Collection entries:
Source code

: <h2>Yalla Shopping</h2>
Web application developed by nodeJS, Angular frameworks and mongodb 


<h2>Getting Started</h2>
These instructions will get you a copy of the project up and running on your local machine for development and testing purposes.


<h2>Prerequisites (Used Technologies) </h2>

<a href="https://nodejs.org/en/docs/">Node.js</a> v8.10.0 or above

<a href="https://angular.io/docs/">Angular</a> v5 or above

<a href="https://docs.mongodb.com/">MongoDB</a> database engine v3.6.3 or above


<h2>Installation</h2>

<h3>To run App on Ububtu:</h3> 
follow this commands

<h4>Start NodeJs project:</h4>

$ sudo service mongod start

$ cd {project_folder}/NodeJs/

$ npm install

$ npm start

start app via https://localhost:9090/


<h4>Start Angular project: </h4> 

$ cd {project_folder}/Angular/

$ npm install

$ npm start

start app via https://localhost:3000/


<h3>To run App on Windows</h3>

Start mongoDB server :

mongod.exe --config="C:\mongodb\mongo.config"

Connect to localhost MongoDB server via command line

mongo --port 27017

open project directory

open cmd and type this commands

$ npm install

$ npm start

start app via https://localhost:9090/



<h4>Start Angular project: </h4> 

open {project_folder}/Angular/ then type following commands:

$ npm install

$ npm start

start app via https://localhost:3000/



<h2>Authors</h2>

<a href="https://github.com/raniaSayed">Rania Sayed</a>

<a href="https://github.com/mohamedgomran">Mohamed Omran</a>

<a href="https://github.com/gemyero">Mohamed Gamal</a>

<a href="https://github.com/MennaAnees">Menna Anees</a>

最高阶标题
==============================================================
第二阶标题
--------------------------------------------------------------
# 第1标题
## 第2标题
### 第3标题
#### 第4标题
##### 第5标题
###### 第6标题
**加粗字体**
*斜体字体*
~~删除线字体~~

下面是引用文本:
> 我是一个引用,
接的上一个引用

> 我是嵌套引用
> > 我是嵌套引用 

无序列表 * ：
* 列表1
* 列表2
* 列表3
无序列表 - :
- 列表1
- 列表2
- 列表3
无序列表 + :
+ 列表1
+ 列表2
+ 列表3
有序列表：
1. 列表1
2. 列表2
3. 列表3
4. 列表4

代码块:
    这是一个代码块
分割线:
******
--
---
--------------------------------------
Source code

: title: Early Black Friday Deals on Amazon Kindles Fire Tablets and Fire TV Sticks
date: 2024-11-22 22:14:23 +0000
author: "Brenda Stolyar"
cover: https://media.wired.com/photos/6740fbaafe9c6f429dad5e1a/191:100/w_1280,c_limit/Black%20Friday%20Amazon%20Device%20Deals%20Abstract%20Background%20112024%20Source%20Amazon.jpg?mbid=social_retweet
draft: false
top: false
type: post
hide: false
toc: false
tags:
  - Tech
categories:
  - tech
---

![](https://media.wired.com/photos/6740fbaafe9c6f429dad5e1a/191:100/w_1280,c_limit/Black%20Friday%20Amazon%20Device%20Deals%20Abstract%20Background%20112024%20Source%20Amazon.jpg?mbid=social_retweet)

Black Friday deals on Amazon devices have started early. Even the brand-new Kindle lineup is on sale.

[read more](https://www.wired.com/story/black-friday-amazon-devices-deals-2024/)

**Exercise directions:** Output all of the data exactly.

**Response to the exercise:**
Source code

: <h2>Yalla Shopping</h2>
Web application developed by nodeJS, Angular frameworks and mongodb 


<h2>Getting Started</h2>
These instructions will get you a copy of the project up and running on your local machine for development and testing purposes.


<h2>Prerequisites (Used Technologies) </h2>

<a href="https://nodejs.org/en/docs/">Node.js</a> v8.10.0 or above

<a href="https://angular.io/docs/">Angular</a> v5 or above

<a href="https://docs.mongodb.com/">MongoDB</a> database engine v3.6.3 or above


<h2>Installation</h2>

<h3>To run App on Ububtu:</h3> 
follow this commands

<h4>Start NodeJs project:</h4>

$ sudo service mongod start

$ cd {project_folder}/NodeJs/

$ npm install

$ npm start

start app via https://localhost:9090/


<h4>Start Angular project: </h4> 

$ cd {project_folder}/Angular/

$ npm install

$ npm start

start app via https://localhost:3000/


<h3>To run App on Windows</h3>

Start mongoDB server :

mongod.exe --config="C:\mongodb\mongo.config"

Connect to localhost MongoDB server via command line

mongo --port 27017

open project directory

open cmd and type this commands

$ npm install

$ npm start

start app via https://localhost:9090/



<h4>Start Angular project: </h4> 

open {project_folder}/Angular/ then type following commands:

$ npm install

$ npm start

start app via https://localhost:3000/



<h2>Authors</h2>

<a href="https://github.com/raniaSayed">Rania Sayed</a>

<a href="https://github.com/mohamedgomran">Mohamed Omran</a>

<a href="https://github.com/gemyero">Mohamed Gamal</a>

<a href="https://github.com/MennaAnees">Menna Anees</a>

最高阶标题
==============================================================
第二阶标题
--------------------------------------------------------------
# 第1标题
## 第2标题
### 第3标题
#### 第4标题
##### 第5标题
###### 第6标题
**加粗字体**
*斜体字体*
~~删除线字体~~

下面是引用文本:
> 我是一个引用,
接的上一个引用

> 我是嵌套引用
> > 我是嵌套引用 

无序列表 * ：
* 列表1
* 列表2
* 列表3
无序列表 - :
- 列表1
- 列表2
- 列表3
无序列表 + :
+ 列表1
+ 列表2
+ 列表3
有序列表：
1. 列表1
2. 列表2
3. 列表3
4. 列表4

代码块:
    这是一个代码块
分割线:
******
--
---
--------------------------------------
Source code

: title: Early Black Friday Deals on Amazon Kindles Fire Tablets and Fire TV Sticks
date: 2024-11-22 22:14:23 +0000
author: "Brenda Stolyar"
cover: https://media.wired.com/photos/6740fbaafe9c6f429dad5e1a/191:100/w_1280,c_limit/Black%20Friday%20Amazon%20Device%20Deals%20Abstract%20Background%20112024%20Source%20Amazon.jpg?mbid=social_retweet
draft: false
top: false
type: post
hide: false
toc: false
tags:
  - Tech
categories:
  - tech
---

![](https://media.wired.com/photos/6740fbaafe9c6f429dad5e1a/191:100/w_1280,c_limit/Black%20Friday%20Amazon%20Device%20Deals%20Abstract%20Background%20112024%20Source%20Amazon.jpg?mbid=social_retweet)

Black Friday deals on Amazon devices have started early. Even the brand-new Kindle lineup is on sale.

[read more](https://www.wired.com/story/black-friday-amazon-devices-deals-2024/)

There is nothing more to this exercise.